[Start of Attachment]

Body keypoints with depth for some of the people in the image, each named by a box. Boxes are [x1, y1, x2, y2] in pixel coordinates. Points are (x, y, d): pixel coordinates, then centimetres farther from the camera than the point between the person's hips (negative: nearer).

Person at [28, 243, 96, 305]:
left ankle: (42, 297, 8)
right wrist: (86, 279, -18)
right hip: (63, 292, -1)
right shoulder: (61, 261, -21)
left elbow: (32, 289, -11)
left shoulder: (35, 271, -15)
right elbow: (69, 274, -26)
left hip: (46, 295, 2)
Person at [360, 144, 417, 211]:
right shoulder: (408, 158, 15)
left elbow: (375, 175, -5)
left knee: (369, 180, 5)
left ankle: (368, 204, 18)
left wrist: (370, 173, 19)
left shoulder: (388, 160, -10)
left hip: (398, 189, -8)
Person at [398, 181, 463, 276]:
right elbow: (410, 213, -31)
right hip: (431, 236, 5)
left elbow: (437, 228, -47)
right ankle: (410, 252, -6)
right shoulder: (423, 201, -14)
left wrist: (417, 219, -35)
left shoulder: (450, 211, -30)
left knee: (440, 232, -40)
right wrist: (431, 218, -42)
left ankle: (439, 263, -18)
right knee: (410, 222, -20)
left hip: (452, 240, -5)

[End of Attachment]

Give back every line of the items above, unchanged and in the same order.

Body keypoints with depth for some of the people in the image, each named by a box. Boxes are [x1, y1, x2, y2] in pixel coordinates. Points are (x, y, d): pixel coordinates, then centimetres farther from the camera than the point between the person's hips (negative: nearer).

Person at [28, 243, 96, 305]:
left ankle: (42, 297, 8)
right wrist: (86, 279, -18)
right hip: (63, 292, -1)
right shoulder: (61, 261, -21)
left elbow: (32, 289, -11)
left shoulder: (35, 271, -15)
right elbow: (69, 274, -26)
left hip: (46, 295, 2)
Person at [360, 144, 417, 211]:
right shoulder: (408, 158, 15)
left elbow: (375, 175, -5)
left knee: (369, 180, 5)
left ankle: (368, 204, 18)
left wrist: (370, 173, 19)
left shoulder: (388, 160, -10)
left hip: (398, 189, -8)
Person at [398, 181, 463, 276]:
right elbow: (410, 213, -31)
right hip: (431, 236, 5)
left elbow: (437, 228, -47)
right ankle: (410, 252, -6)
right shoulder: (423, 201, -14)
left wrist: (417, 219, -35)
left shoulder: (450, 211, -30)
left knee: (440, 232, -40)
right wrist: (431, 218, -42)
left ankle: (439, 263, -18)
right knee: (410, 222, -20)
left hip: (452, 240, -5)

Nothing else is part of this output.